La pluridisciplinarité en question

Elisabeth Moiron-Braud MIPROF
Elisabeth Moiron-Braud MIPROF

Tous les participants ont convenu que malgré leur expertise, souvent de haut niveau, la difficulté rencontrée est finalement de pouvoir travailler ensemble de façon plus efficace pour la victime, sans trahir sa déontologie ni ses engagements. On notera par exemple l’intérêt pour l’avocat d’avoir un certificat médical initial le plus complet possible et factuel. Les difficultés sur la question du logement en urgence (les centres sont saturés). Le manque de formation sur le cycle de la violence et la psychologie de la victime, finalement pour presque tous les métiers. Le manque de lien et d’informations entre ces professionnels libéraux et les associations d’aide sur le terrain : une cartographie territoriale pourrait aider. La mission interministérielle pour la protection des femmes contre les violences et la lutte contre la traite des êtres humains (MIPROF) a créé des guides pédagogiques pour orienter les professionnels, c’est un très bon début. On retiendra de tous ces échanges que la pluridisciplinarité se construit avant tout sur le terrain, dans la pratique.
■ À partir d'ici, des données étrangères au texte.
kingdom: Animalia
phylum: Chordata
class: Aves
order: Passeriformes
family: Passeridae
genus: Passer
Et en entreprise, que se passe-t-il ?

L’État a instauré l’obligation de désigner un référent harcèlement dans toutes les sociétés de plus de 11 salariés (mise en place du CSE). Même si les référents disposent de quelques formations proposées, leur travail au quotidien est délicat : que doivent-ils faire au niveau de la prévention ? Comment réagir si une situation de harcèlement apparaît ? Faut-il externaliser le suivi ? De quels outils le référent harcèlement disposent-ils ? Toutes ces questions pratico-pratiques ont trouvé des débuts de réponse par des échanges de bonnes pratiques. Mais vraisemblablement, il faudra aller plus loin. D’autres acteurs comme le médecin du travail peuvent également jouer un rôle d’accompagnant, à la fois pour le chef d’entreprise, mais également pour les salariés concernés. Une telle situation peut déstabiliser toute la structure et laisser des traces profondes. Mais le mot ‘harcèlement’ reste un tabou, un gros mot : il ‘ne faut pas faire de vague’. Là encore la responsabilisation de tous passe par la formation, la sensibilisation. Le projet de création d’un réseau de référents harcèlement serait en cours de lancement, à la suite des ateliers réalisés sur le sujet dans le cadre de cette formation.

La suite

Pour les co-organisatrices, Karline Gaborit, Vice-présidente de la CNA, Bénédicte Bury, présidente de l’URAPL île de France et Danielle Morel, Vice-présidente de la Fédération des mandataires judiciaires : « nous avons réussi à mobiliser la pluridisciplinarité nécessaire pour faire avancer les choses. L’envie de coconstruire est là, chacun a identifié les contraintes des autres. Reste à définir la suite, notre organisation et nos liens à développer. C’était pour nous un défi (3 reports à cause de la crise sanitaire, CQFD), nous pensons avoir réussi cette première phase. Nous réfléchissons à la mise en place de formations complémentaires, voire même à en faire un rendez-vous annuel. Tous les participants, bien qu’ils aient appris déjà beaucoup selon leurs dires, sont en attente de plus, de liens réguliers. Nous y travaillons déjà ».